* **Texte extrait**
------------------------------
TA Marseille, 23/03/2023, n°2010330
Vu la procédure suivante :
Par une requête et des mémoires enregistrés le 31 décembre 2020, les 26 février et 3 novembre 2021 ainsi que le 1er décembre 2022, la société civile immobilière JYC et Co et M. C A, représentés par Me Mosconi, demandent au tribunal :
1°) de condamner la société d'économie mixte pour la construction et l'exploitation du marché d'intérêt national de Marseille (Somimar) à verser la somme de 2 556 000 euros à la SCI Jyc and co et la somme de 20 000 euros à M. A en réparation de leurs préjudices nés de la résiliation de la convention d'occupation du domaine public conclue avec la société Arna, aux droits de laquelle la SCI est venue ;
2°) de mettre à la charge de la Somimar la somme de 2 500 euros au titre de l'article L. 761-1 du code de justice administrative.
------------------------------
* **Extrait source**
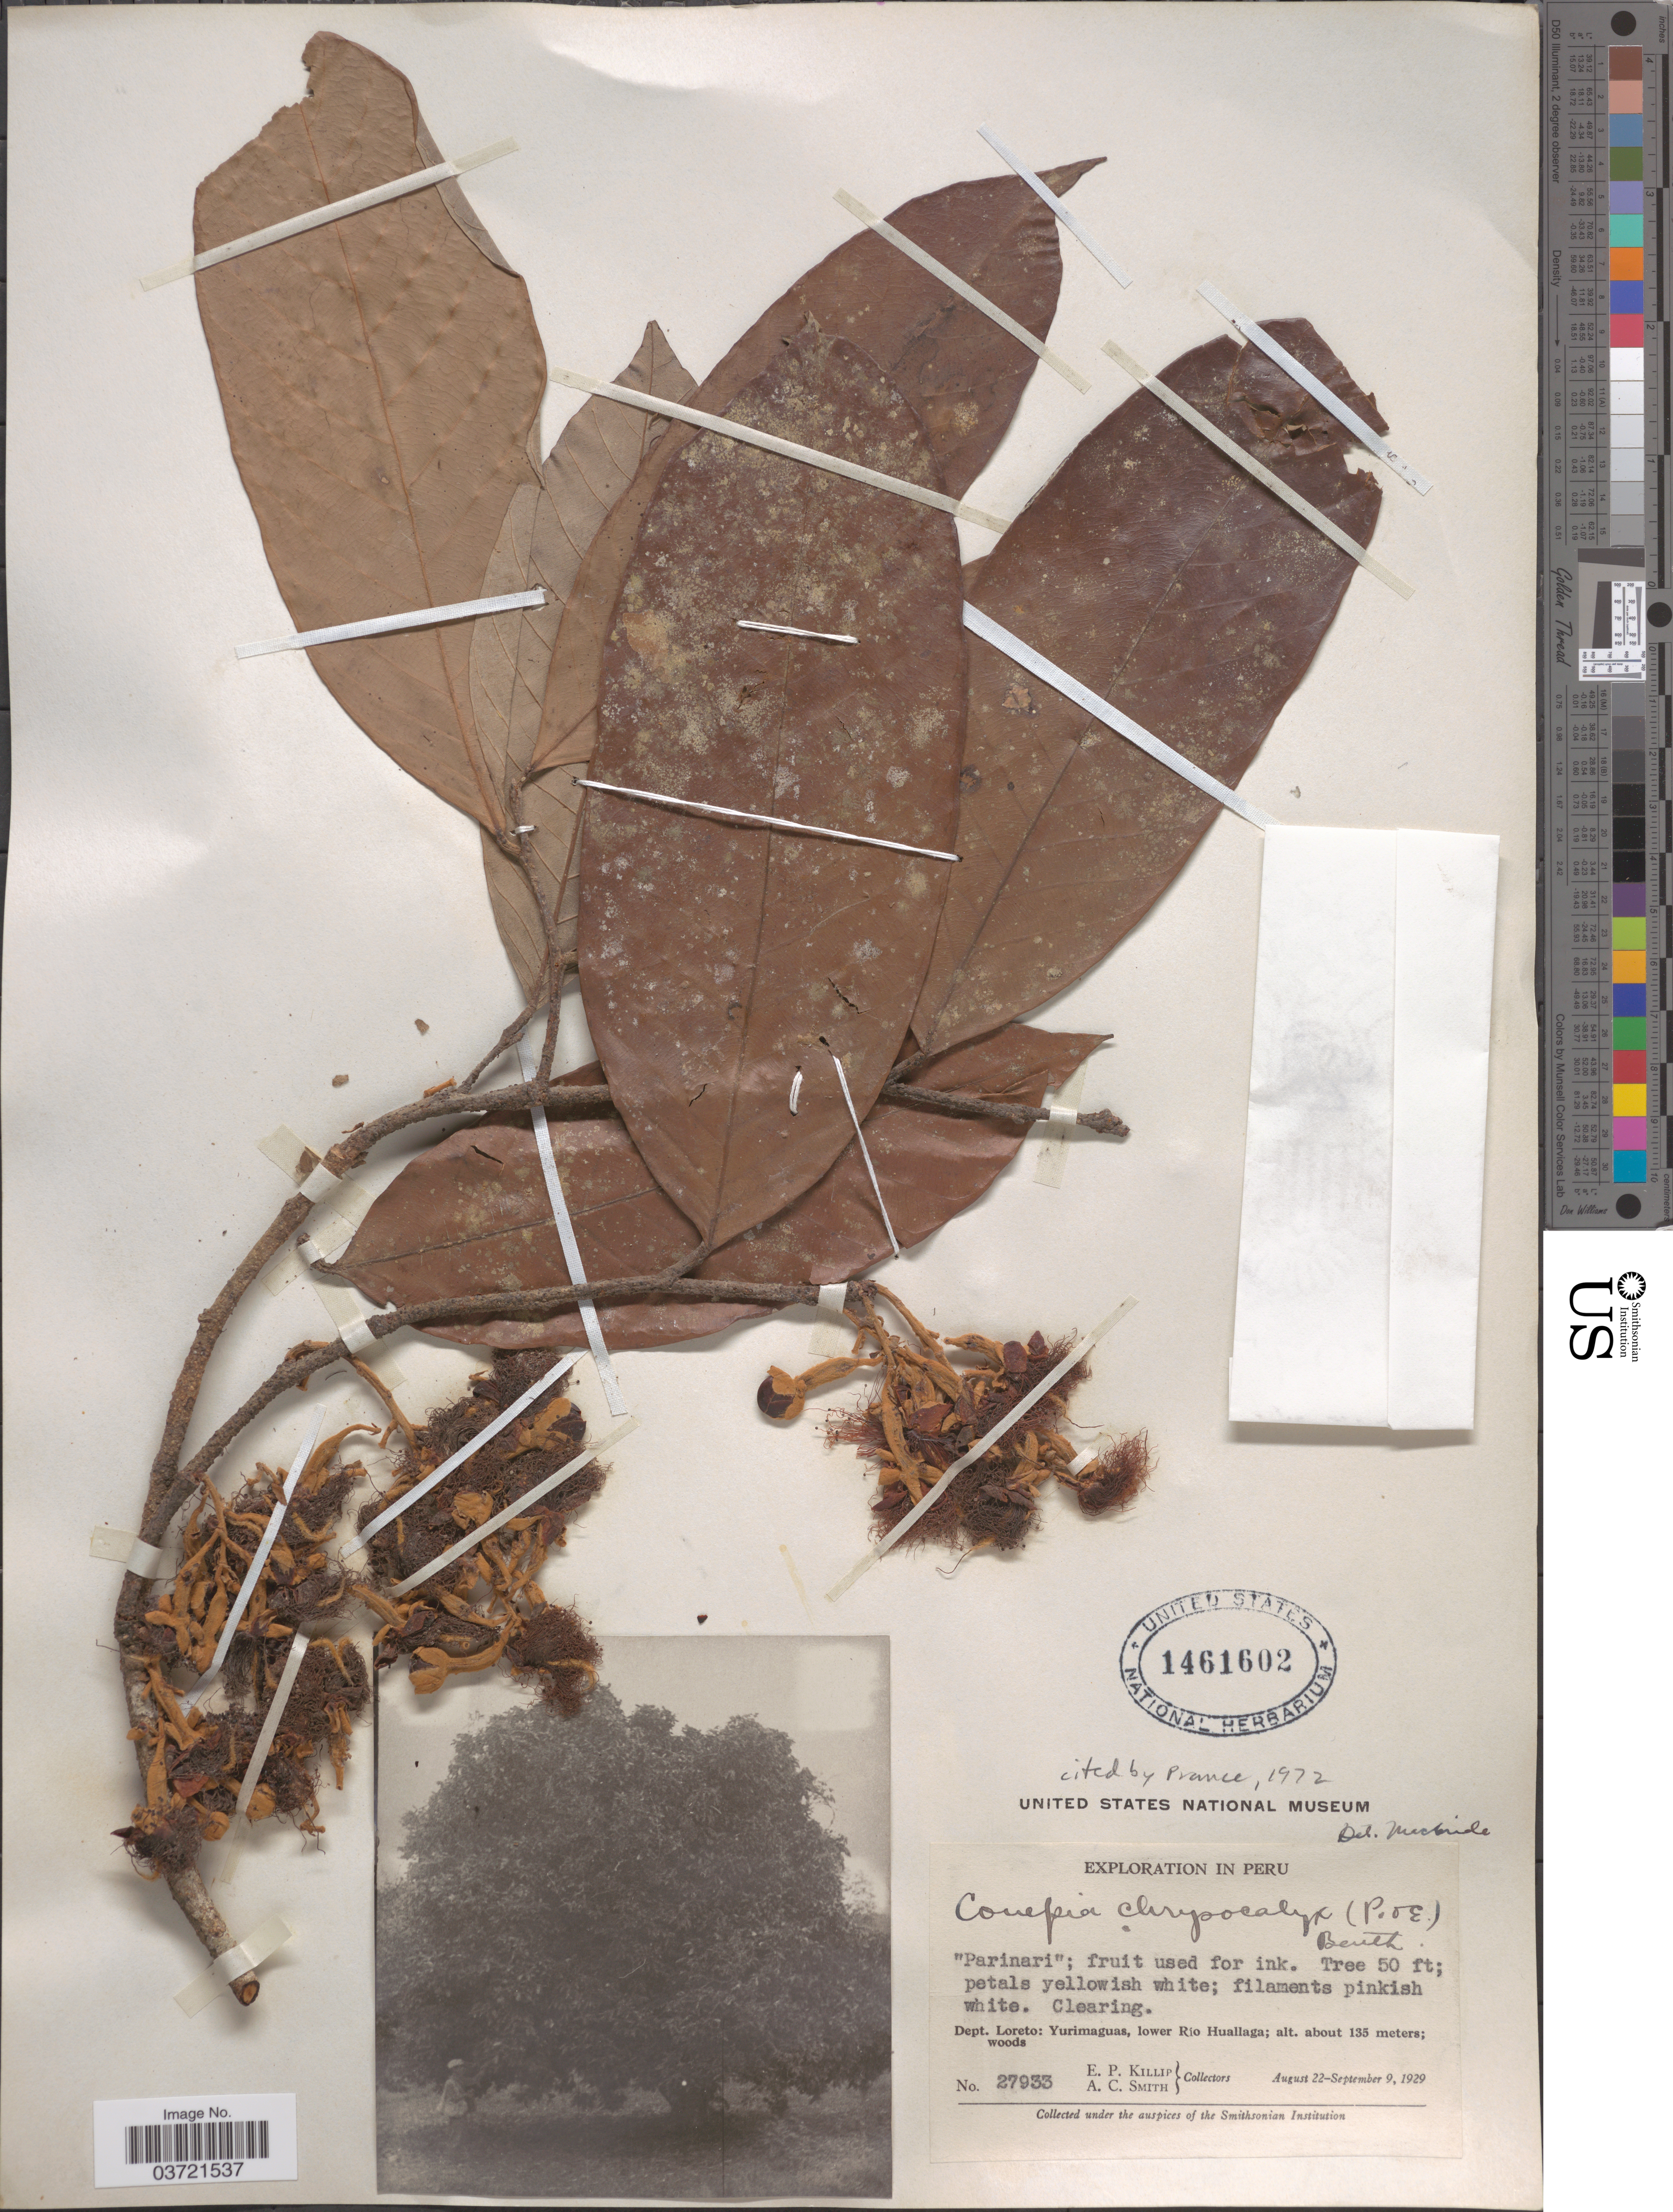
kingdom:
------------------------------
* **Consigne**
Répondez aux questions suivantes à partir du texte extrait :
(a) Par qui la société civile immobilière JYC et Co et M. C A sont-ils représentés ?
(b) Quelle somme est réclamée pour M. A ?
(c) Au titre de quel article la somme de 2 500 euros est-elle demandée ?
Les lignes reproduites sont sans rapport avec le texte extrait.

* **Réponse à l'exercice**
(a) Par Me Mosconi.
(b) La somme de 20 000 euros.
(c) Au titre de l'article L. 761-1 du code de justice administrative.